◆ Butir Tugas 1 ◆
Dalam teks tentang menangis dalam doa, apa saja dua tipe menangis dalam doa jika ditinjau dari penyebabnya?
◆ Butir Tugas 2 ◆
Tuliskan kembali tanpa perubahan bagian teks tentang menangis dalam doa di antara "Kita mungkin pernah" dan "guru saya katakan.", termasuk kedua bagian tersebut.

◆ Teks Pilihan ◆
September 20, 2013

Menangis

Kita mungkin pernah melihat orang berdoa dengan sangat khusyuk. Saking khusyuknya, air matanya berderai membasahi wajah. Hingga membuat kita yang melihat menjadi iba dan membatin, “betapa berat ujian yang (mungkin) sedang ia alami”. Atau di lain waktu, rasa iri yang mungkin hadir lebih mendominasi dalam hati, “kapan saya bisa berdoa se-khusyuk itu?”. 

Sayangnya, walaupun kita menangis tersedu-sedan dalam doa, hingga cairan hidung pun ikut meleleh karenanya, ternyata hal itu belum bisa dijadikan tolok ukur kualitas doa kita. Setidaknya, itu yang guru saya katakan.
Ilustrasi Menangis (sumber: ecr.co.za)

Ya, mungkin kita menangis dalam doa, tapi di saat yang sama kita juga patut bertanya, untuk apa kita menangis? Apakah tangisan itu murni karena takut kepada Allah atau karena hal lain? Di saat menangis itu, mungkin kita justru lebih menikmati tangisan daripada munajat kepada Allah, sehingga rasa ujub datang tak disadari. Merasa bangga sudah berlinangan air mata, padahal tidak ada yang didapat selain nafsu diri yang terpuaskan. Ujung-ujungnya, kita berusaha mengawet-awetkan tangisan agar kita bisa menikmatinya lebih lama.

Masyaallah… Ternyata perkara tangis-menangis tidak sesederhana yang saya kira. Dan saya pun semakin takjub dengan guru saya karena dalamnya ilmu beliau.

Menangis dalam doa, jika ditinjau dari penyebabnya, terbagi atas dua tipe, yaitu menangis karena beratnya masalah dan menangis karena ingat dosa. Kedua tangisan ini akan berpengaruh pada cepat-tidaknya keperihan yang dirasakan dari masalah yang sedang dihadapi. Oke, agar lebih mudah dipahami, saya berikan contohnya saja.

Misal, fulan di-PHK dari kantornya. Kebetulan setelah PHK itu, ia sulit mendapatkan pekerjaan. Sudah berbulan-bulan ia mencari dan sudah berpuluh-puluh pekerjaan dilamarnya, tapi belum menemukan jalannya juga. Sehingga semua sumber daya yang ia miliki sedikit demi sedikit habis untuk menutupi kebutuhan hidupnya. Tabungan, laptop,  dan benda-benda kesayangannya terpaksa ia jual karena sudah tidak memiliki uang lagi.

◆ Data Terdaftar ◆
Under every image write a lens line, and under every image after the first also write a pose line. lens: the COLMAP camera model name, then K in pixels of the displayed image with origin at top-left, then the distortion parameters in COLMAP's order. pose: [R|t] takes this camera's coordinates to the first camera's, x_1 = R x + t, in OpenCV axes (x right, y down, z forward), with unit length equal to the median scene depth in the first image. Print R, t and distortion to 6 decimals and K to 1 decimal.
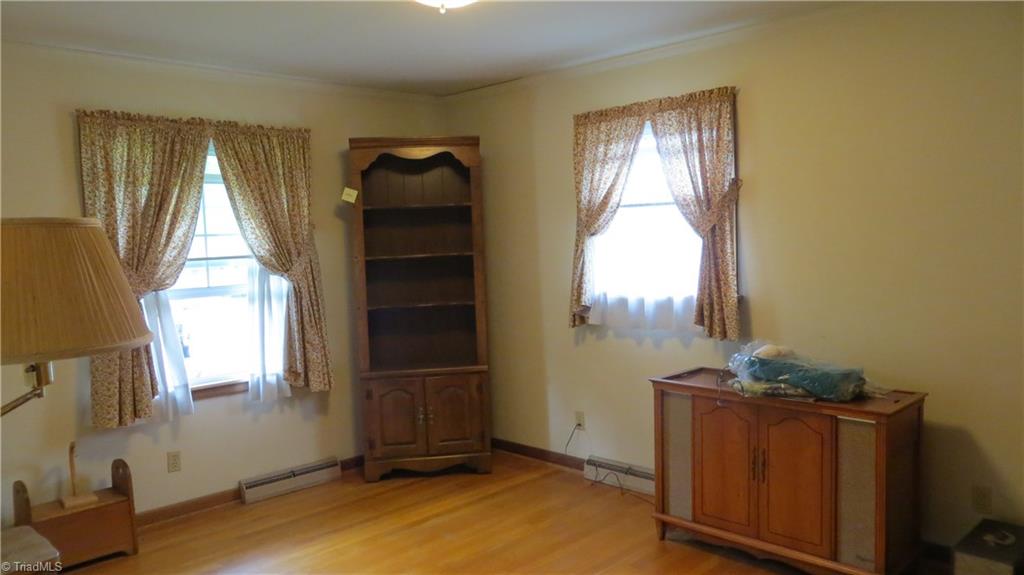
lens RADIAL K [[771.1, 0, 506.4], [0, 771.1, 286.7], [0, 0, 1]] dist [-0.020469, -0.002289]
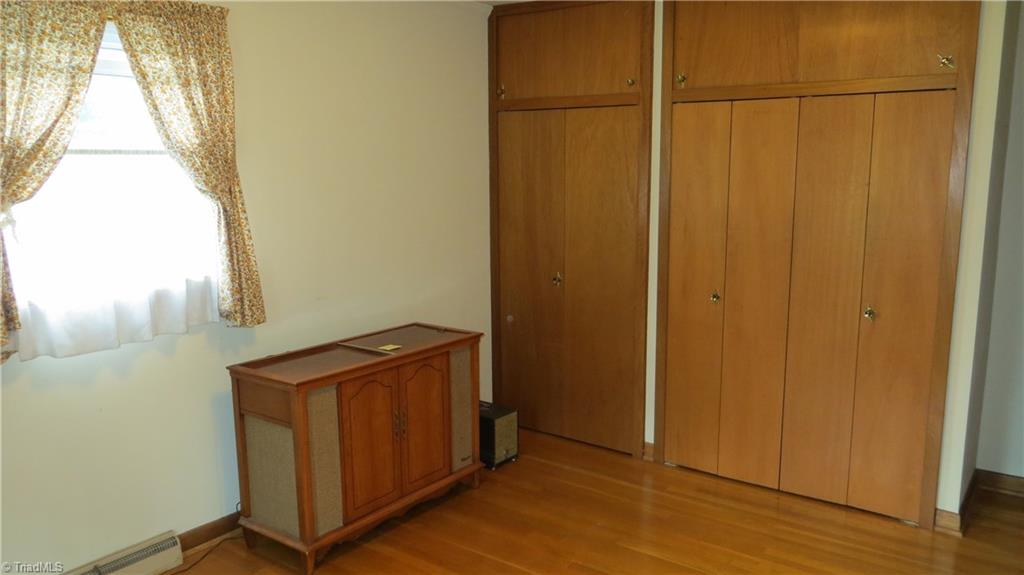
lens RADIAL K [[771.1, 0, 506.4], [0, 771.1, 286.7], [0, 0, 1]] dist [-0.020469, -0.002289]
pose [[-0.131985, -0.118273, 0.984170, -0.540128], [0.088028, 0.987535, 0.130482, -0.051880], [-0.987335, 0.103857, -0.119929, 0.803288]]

* * *

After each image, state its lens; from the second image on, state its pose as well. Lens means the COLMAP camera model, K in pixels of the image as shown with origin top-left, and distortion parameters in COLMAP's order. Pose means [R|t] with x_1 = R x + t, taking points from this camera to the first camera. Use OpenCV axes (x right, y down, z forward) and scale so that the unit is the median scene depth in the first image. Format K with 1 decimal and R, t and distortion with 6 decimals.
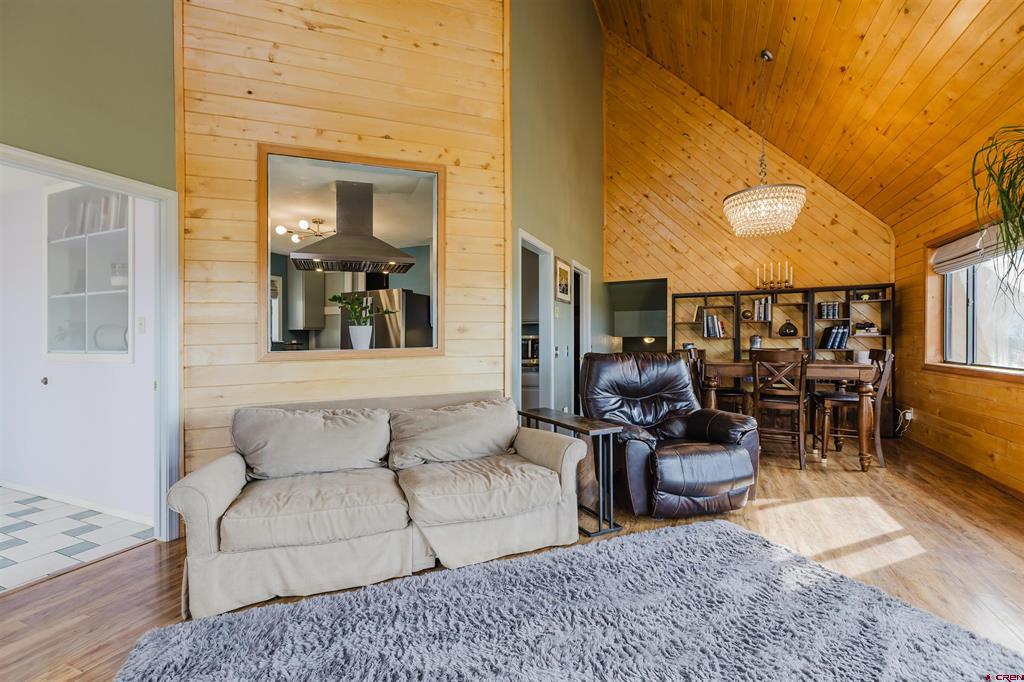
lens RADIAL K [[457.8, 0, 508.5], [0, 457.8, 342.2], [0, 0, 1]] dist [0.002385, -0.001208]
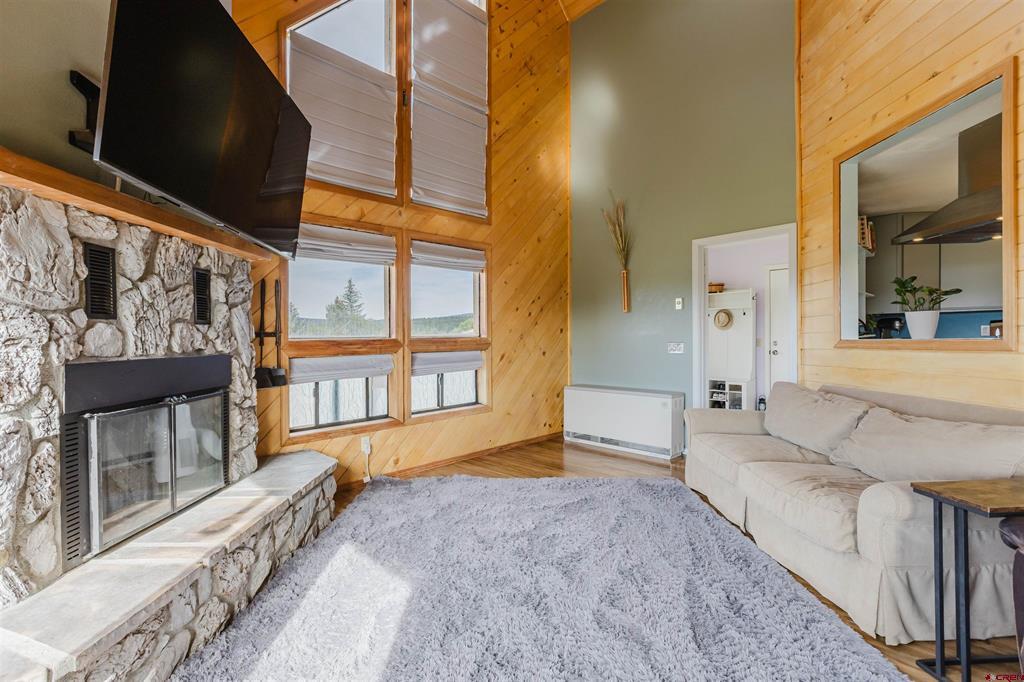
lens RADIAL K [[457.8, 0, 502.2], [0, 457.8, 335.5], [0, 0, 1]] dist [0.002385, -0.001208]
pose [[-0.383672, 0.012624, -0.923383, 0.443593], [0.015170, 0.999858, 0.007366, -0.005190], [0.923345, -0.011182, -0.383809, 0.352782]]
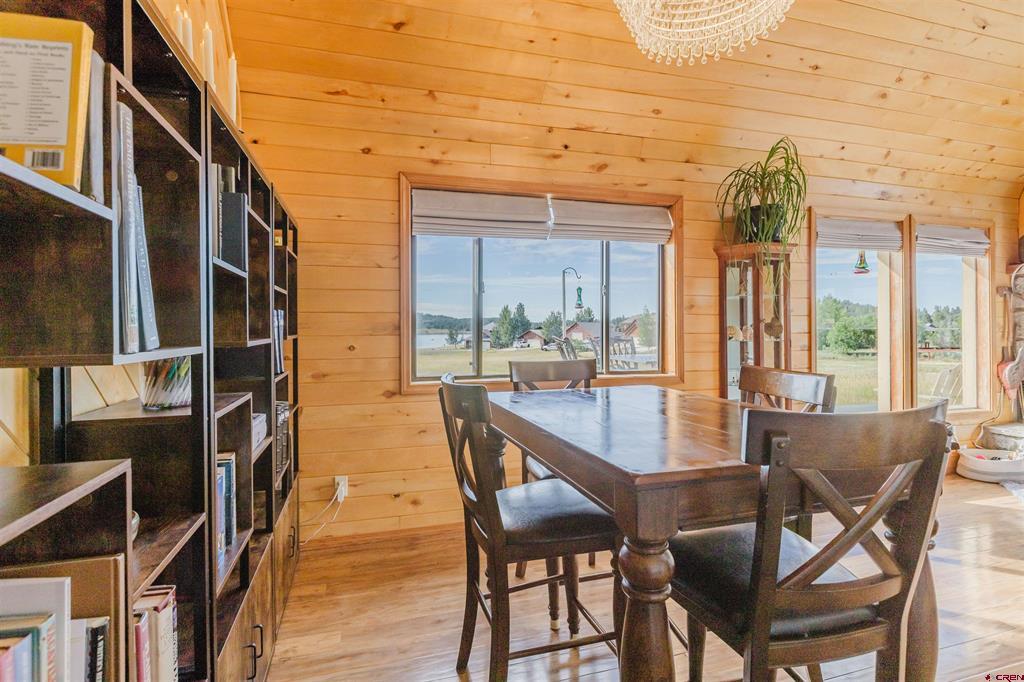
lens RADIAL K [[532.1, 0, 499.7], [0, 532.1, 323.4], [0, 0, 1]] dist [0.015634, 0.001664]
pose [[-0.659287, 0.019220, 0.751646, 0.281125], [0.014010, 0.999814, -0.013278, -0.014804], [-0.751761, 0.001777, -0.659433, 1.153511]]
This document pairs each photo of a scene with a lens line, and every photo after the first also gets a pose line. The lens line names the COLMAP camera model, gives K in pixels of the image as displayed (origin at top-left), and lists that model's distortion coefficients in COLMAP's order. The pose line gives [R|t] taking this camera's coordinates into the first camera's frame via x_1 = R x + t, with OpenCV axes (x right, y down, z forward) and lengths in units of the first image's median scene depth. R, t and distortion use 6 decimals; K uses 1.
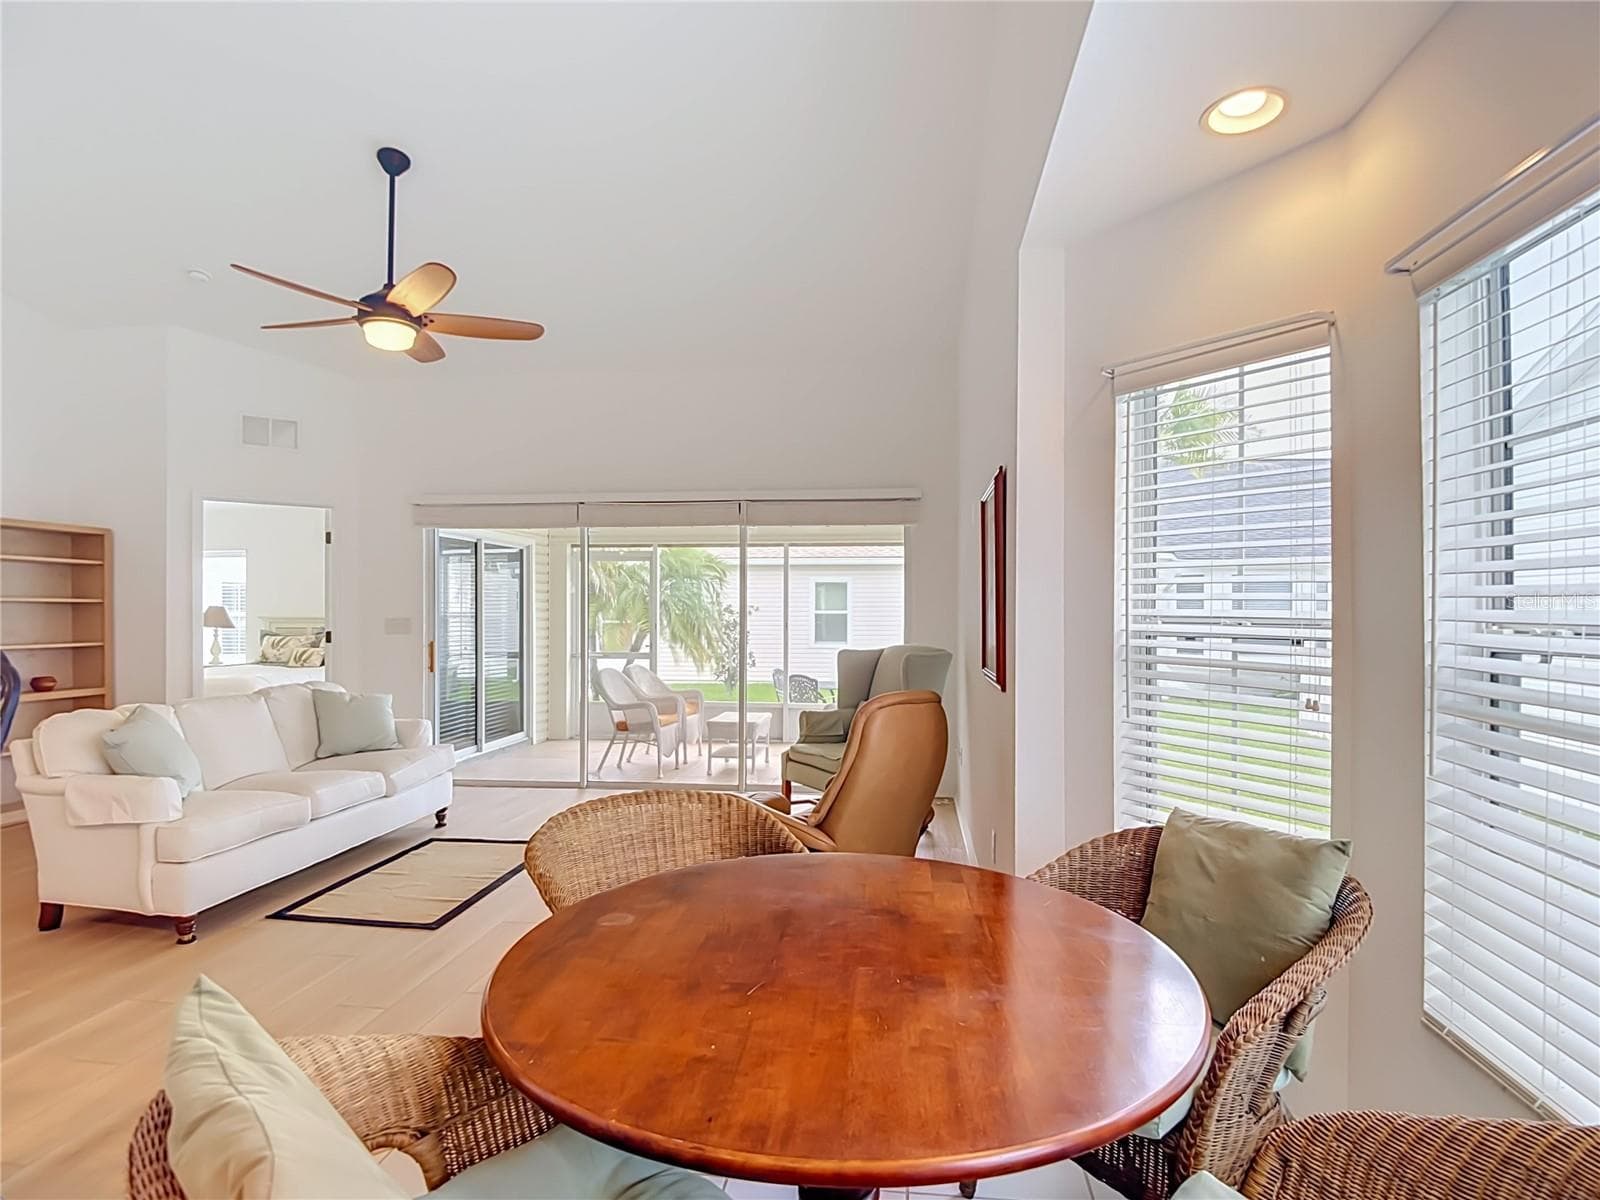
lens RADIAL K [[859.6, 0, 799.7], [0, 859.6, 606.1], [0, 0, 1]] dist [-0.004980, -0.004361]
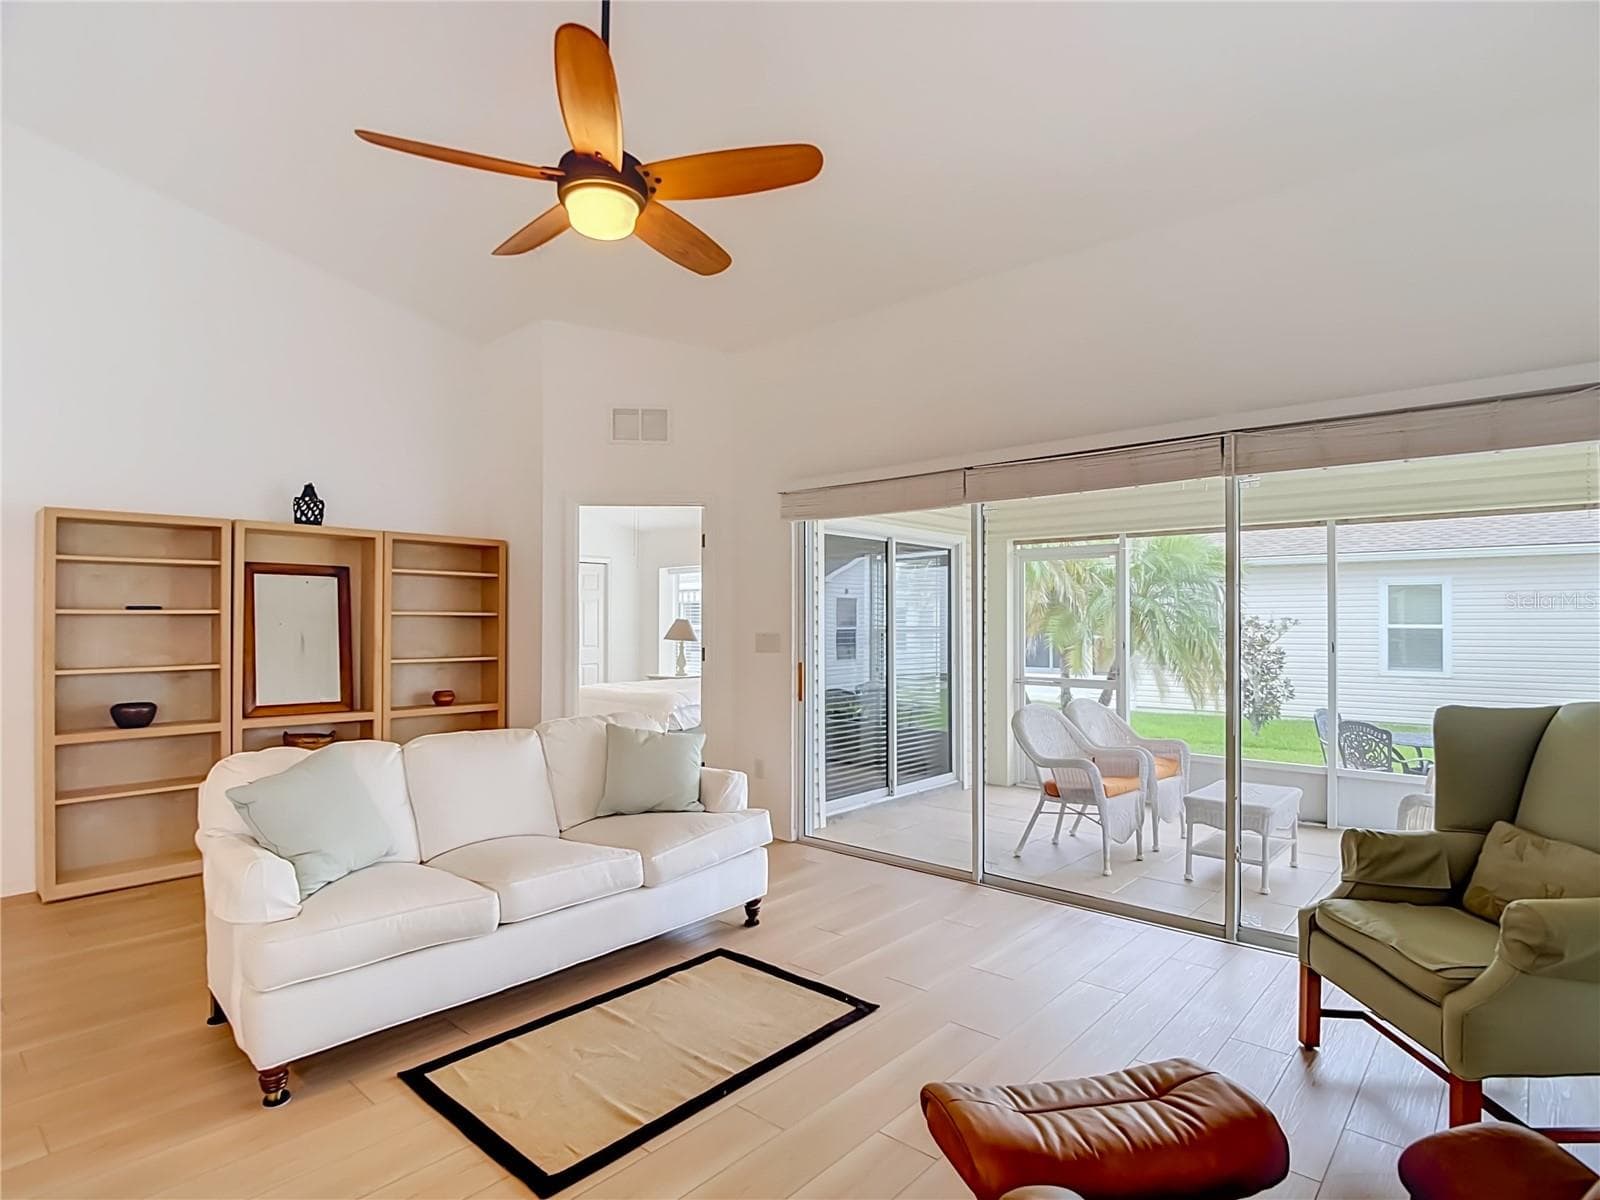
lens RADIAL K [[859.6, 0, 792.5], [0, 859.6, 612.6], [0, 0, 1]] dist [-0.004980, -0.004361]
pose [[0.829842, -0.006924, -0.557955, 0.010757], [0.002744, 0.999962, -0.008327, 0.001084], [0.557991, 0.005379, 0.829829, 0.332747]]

...

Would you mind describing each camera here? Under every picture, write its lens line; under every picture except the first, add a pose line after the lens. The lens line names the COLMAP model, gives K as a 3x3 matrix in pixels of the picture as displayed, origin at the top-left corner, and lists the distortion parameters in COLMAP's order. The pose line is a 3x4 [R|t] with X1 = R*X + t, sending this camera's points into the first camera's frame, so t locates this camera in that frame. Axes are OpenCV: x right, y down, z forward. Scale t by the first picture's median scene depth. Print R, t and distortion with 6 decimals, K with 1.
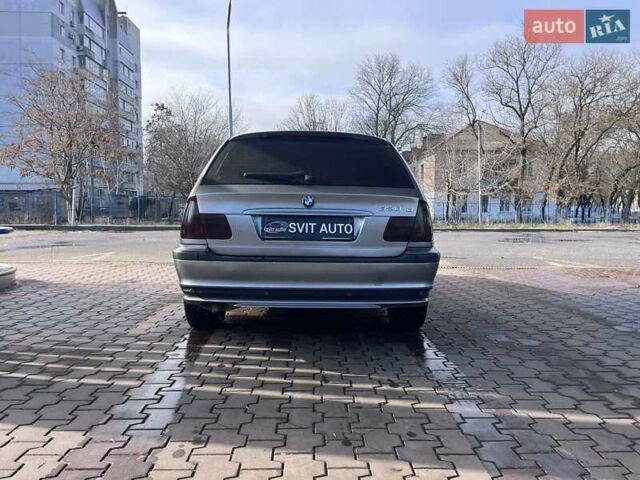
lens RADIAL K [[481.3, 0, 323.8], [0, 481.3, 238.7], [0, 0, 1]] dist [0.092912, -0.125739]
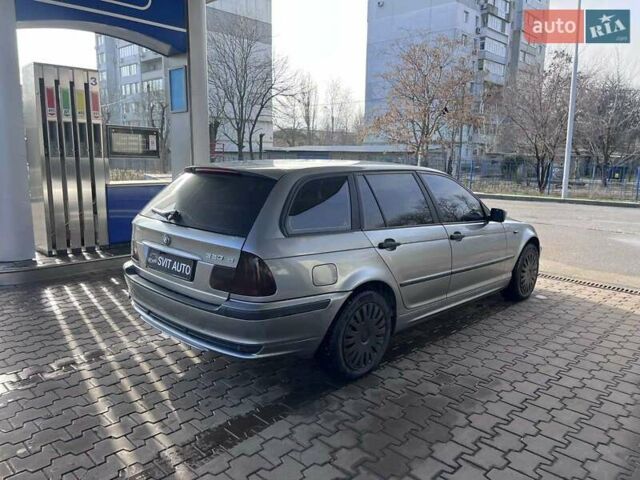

◆ Jawaban yang Diharapkan 1 ◆
Menangis karena beratnya masalah dan menangis karena ingat dosa.

◆ Jawaban yang Diharapkan 2 ◆
Kita mungkin pernah melihat orang berdoa dengan sangat khusyuk. Saking khusyuknya, air matanya berderai membasahi wajah. Hingga membuat kita yang melihat menjadi iba dan membatin, “betapa berat ujian yang (mungkin) sedang ia alami”. Atau di lain waktu, rasa iri yang mungkin hadir lebih mendominasi dalam hati, “kapan saya bisa berdoa se-khusyuk itu?”. 

Sayangnya, walaupun kita menangis tersedu-sedan dalam doa, hingga cairan hidung pun ikut meleleh karenanya, ternyata hal itu belum bisa dijadikan tolok ukur kualitas doa kita. Setidaknya, itu yang guru saya katakan.